Add to that the fact that, strategically, Mnangagwa has been surrounding himself with all the people from the village, to the extent that you can hardly tell the difference between Zimbabwe and Karangaland.

Add to that the usual hangers-on, the money bags.

Next thing, you will be hearing, as in the case of Nujoma, that the president has key projects he needs to complete. In fact, that has already started.

The Mnangagwa government has this thing they call Vision 2030, which they say will transform Zimbabwe into a middleclass economy by then. And the slogan started in Masvingo is talking about 2030.

We all love the transformation of Zimbabwe, of course.

But when the Zanu-PF musketeers are the ones that talk about it, you find it very difficult for you to have faith in it.

Forget it, Mangagwa doesn't want himself to "be there" in 2030—and therefore beyond—because of Vision 30.

There must be other compelling reasons, and the question is, which ones?

Why, despite the all the odds, would Mnangagwa want a third term? The easy answer is that power is sweet and absolute power is absolutely sweet.

There comes this stage in the cycle of weak leaders whereby they feel they just have to be there for the sake of it.

Mnangagwa fought hard, very hard, to get into power. Now that he is there, he can't let it go so easily. He sought power because he knew it was/is sweet.

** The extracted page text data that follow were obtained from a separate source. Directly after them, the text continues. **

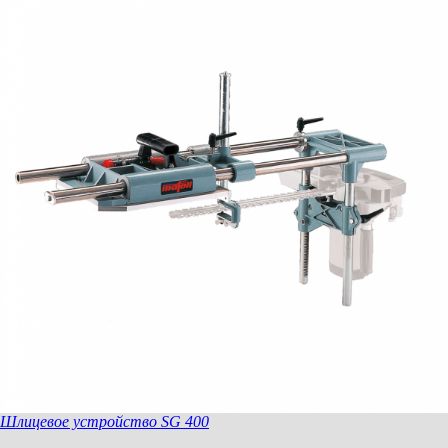
Звездочка 12 - 17 mm; LS 103 / SG 230 / 400
для толщины шлица 12-17 мм
Шлицевое устройство SG 400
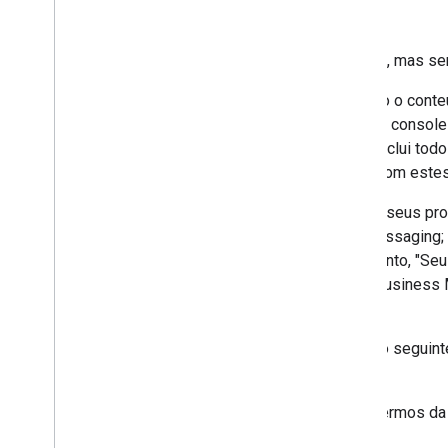
2 Definições
2.1 "incluindo"
significa "incluindo, mas se
2.2 "Seu conteúdo"
significa todo o cont
seus agentes de RBM, incluindo o console
esclarecimento, "Seu Conteúdo" inclui todo
Business Messaging de acordo com este
2.3 "Seus Serviços"
significa (a) seus pr
conjunto com o RCS Business Messaging; e 
do RBM. Para fins de esclarecimento, "Seu
usados em conjunto com o RCS Business M
com estes Termos do RBM.
2.4 "URL dos Termos"
significa o seguin
and-policies/tos
.
2.5
Todos os exemplos nestes Termos da R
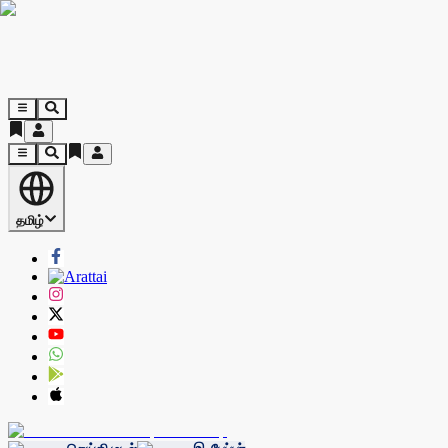
தமிழ்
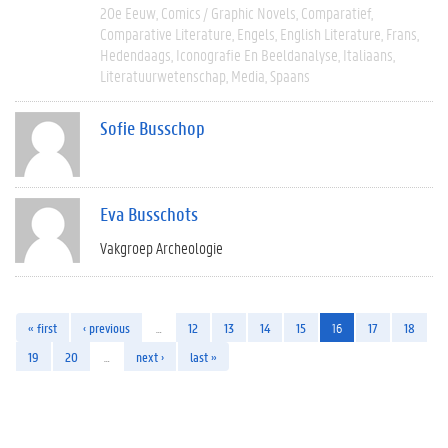
20e Eeuw
Comics / Graphic Novels
Comparatief
Comparative Literature
Engels
English Literature
Frans
Hedendaags
Iconografie En Beeldanalyse
Italiaans
Literatuurwetenschap
Media
Spaans
Sofie Busschop
Eva Busschots
Vakgroep Archeologie
« first
‹ previous
…
12
13
14
15
16
17
18
19
20
…
next ›
last »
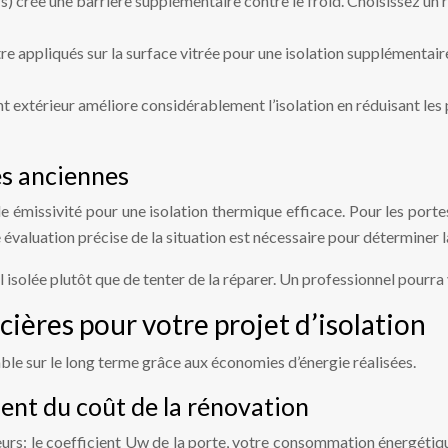
ours) crée une barrière supplémentaire contre le froid. Choisissez 
e appliqués sur la surface vitrée pour une isolation supplémentaire,
t extérieur améliore considérablement l’isolation en réduisant les
tes anciennes
e émissivité pour une isolation thermique efficace. Pour les portes 
e évaluation précise de la situation est nécessaire pour déterminer l
isolée plutôt que de tenter de la réparer. Un professionnel pourra v
ières pour votre projet d’isolation
able sur le long terme grâce aux économies d’énergie réalisées.
ent du coût de la rénovation
s: le coefficient Uw de la porte, votre consommation énergétique ac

That's the trap into which people like Chiluba and Nujoma fell. They allowed the sweetness of power to be their opium.

Nujoma was sort of lucky because he hardly received meaningful condemnation, but that wasn't the case with the likes of Chiluba, Mugabe etc.

The odds are so much against Mnangagwa in his seeming bid for a third term. He will have to overcome strong constitutional hurdles to land a term extending beyond 2028 when his second and last one ends.

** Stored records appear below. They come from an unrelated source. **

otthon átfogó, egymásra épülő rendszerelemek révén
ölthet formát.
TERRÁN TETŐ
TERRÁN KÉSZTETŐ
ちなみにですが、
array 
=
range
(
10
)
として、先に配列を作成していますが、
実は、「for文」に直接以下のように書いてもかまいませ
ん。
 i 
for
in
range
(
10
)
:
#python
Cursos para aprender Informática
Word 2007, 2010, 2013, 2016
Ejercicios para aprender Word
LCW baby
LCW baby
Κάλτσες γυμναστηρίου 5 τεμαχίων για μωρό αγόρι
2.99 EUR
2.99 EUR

There is need to go to a referendum to change the constitution.

It doesn't matter if the amendments necessary for that entail a deletion of some relevant constitutional provisions, additions to the current clauses or subtractions.

The point is, Mnangagwa will never win such a referendum, even if tries to rig.

His biggest opposition, just as in the case of Chiluba, will come from within his own party, Zanu-PF. The military won't

take lightly to the bid.

Remember the main reason why it went for Mugabe in 2017, though not exactly publicly stated, was that the late leader had overstayed and was keeping the other hounds from the feeding trough.

So, the generals will remind him about that.

If not directly, then through other means. Mugabe, if he were still alive, would have had a good day in the classroom with Mnangagwa on this one.

So, why would Mnangagwa still want to go ahead and press for a third term?

Sweet power, yes, but the best way to understand this is to go back to the real reasons why they did the coup in the first place.

Accumulation and preservation of power is the first and foremost.

Number two, preservation of the involved players from possible punishment. Without power, they are vulnerable, so they need to ensure that they use it to cushion themselves against possible prosecution and all sorts of other actions that they now powerless are normally confronted with.

This could also be the reason why Mnangagwa would want a third term and, possibly, to die in office.

Number three, continued eating. Yes, they said the coup that they didn't and still don't want to be called a coup was meant to remove criminals surrounding Mugabe.

But the reality is that, with power in their pockets, they would have more opportunities to eat and eat very well. Mnangagwa was part of the coup.

If they took power from Mugabe in order to eat and he was one of them, there is nothing to convince you that Mnangagwa has suddenly lost the appetite to eat.

So an extended term would give him just about another long chance at the feeding pen.